James Bond no longer fiction: a new era of tech toys, spousal spying

“There is so much technology out there,” says T.J. Ward, an Atlanta private investigator. “You’ve got to be able to counter.”

When Ward talks like that, he is surely referring to something like cyber wars between countries trying to crack Internet security systems, or perhaps new ways to conduct modern warfare.

Probe just a bit deeper, though, and it turns out his focus is on constantly evolving — and often miniature-sized — technologies that better enable spouses to spy on each other to collect what is often divorce-related evidence of infidelity or other forms of cheating. The thinking is that such knowledge might materially affect child custody, child support and other family law outcomes.

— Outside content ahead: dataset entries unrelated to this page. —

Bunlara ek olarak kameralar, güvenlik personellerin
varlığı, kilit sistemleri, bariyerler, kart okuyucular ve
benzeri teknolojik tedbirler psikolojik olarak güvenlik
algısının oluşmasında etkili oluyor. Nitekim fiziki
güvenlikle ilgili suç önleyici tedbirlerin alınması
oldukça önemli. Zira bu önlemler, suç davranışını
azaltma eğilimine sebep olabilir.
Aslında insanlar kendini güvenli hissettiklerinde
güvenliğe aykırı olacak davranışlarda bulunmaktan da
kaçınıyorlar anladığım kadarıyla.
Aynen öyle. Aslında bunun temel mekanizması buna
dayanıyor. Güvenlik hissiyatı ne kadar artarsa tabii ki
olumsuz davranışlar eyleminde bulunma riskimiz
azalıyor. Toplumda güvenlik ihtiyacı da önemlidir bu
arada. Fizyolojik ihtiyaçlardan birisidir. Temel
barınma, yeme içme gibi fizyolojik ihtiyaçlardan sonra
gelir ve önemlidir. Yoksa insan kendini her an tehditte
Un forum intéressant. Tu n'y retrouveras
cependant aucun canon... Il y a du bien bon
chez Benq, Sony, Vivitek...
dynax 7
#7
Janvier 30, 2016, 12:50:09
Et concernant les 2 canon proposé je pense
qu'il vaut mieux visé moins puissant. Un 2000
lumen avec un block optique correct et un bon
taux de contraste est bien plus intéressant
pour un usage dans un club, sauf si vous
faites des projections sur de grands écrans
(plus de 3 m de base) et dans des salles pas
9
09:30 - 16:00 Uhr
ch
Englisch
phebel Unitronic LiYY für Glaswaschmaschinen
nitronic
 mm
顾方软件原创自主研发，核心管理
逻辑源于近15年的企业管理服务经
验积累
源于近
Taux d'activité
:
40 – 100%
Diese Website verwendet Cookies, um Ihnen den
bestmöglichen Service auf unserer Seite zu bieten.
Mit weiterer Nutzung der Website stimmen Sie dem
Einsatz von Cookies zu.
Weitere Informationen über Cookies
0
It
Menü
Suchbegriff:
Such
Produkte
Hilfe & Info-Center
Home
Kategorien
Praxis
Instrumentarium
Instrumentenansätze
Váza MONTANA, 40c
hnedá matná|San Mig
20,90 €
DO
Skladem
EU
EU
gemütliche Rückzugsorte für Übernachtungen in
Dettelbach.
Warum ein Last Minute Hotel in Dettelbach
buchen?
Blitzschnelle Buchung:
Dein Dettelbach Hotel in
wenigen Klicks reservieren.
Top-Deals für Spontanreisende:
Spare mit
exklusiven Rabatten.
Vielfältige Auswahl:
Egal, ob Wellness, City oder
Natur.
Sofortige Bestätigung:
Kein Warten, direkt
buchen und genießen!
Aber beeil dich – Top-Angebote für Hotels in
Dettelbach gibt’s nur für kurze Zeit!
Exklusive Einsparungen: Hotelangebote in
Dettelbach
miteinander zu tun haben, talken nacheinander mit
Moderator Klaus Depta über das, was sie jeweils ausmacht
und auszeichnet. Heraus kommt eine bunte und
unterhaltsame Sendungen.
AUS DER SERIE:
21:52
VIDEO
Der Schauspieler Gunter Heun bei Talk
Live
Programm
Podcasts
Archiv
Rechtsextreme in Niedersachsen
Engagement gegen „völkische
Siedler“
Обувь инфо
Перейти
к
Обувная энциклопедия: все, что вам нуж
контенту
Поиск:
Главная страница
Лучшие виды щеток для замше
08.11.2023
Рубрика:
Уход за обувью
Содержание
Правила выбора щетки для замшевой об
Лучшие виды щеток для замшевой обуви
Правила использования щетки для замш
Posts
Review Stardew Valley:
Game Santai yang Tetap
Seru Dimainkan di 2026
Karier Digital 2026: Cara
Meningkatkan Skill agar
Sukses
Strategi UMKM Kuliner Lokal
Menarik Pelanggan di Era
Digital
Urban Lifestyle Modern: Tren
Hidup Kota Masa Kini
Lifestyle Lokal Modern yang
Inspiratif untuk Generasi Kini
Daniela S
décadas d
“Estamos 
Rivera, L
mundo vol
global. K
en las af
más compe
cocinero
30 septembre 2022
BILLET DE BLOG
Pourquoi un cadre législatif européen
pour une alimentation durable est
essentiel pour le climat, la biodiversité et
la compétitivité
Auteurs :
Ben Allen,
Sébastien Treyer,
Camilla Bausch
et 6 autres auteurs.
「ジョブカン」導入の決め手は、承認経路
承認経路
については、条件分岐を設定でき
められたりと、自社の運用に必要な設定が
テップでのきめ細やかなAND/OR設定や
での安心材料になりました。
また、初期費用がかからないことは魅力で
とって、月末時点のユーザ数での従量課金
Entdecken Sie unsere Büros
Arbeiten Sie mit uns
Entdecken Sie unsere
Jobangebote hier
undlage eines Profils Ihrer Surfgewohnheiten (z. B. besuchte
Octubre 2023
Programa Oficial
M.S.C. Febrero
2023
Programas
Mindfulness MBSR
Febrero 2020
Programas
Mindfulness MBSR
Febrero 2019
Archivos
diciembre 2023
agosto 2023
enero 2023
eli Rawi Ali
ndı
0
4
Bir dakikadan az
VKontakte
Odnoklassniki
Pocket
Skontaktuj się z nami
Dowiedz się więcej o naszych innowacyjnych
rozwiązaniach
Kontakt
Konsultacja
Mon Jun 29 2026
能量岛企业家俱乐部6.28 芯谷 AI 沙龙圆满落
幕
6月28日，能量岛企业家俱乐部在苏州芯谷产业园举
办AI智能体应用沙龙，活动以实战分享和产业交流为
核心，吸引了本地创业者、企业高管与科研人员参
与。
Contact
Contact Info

The practice is mushrooming across the country, in every state, and outcomes of the sleuthing game between spouses are far from easily policed or predicted, given the relatively recent rise in high-tech spousal spying and society’s as-yet uncertain way of looking at it.

Does it violate privacy? Is there — or should there be — an exception when it comes to marriages and spousal interactions? Is there some sort of prescription that courts across the country should be following when they seek to make rulings in eavesdropping cases?

This blog entry introduces the subject — its evolvement, parameters and repercussions — and the increasingly central role it is playing across the landscape. Our immediately succeeding blog post will delve further into the phenomenon.

As to why there seems to be such a sudden and dramatic proliferation on spouses spying on spouses, credit the coming together of the instinctive curiosity of some suspecting marriage partners with new technologies that are cheap and provide ready answers.

“People are dying to know if their spouses are cheating,” says Randall Kessler, former head of the ABA’s family law section.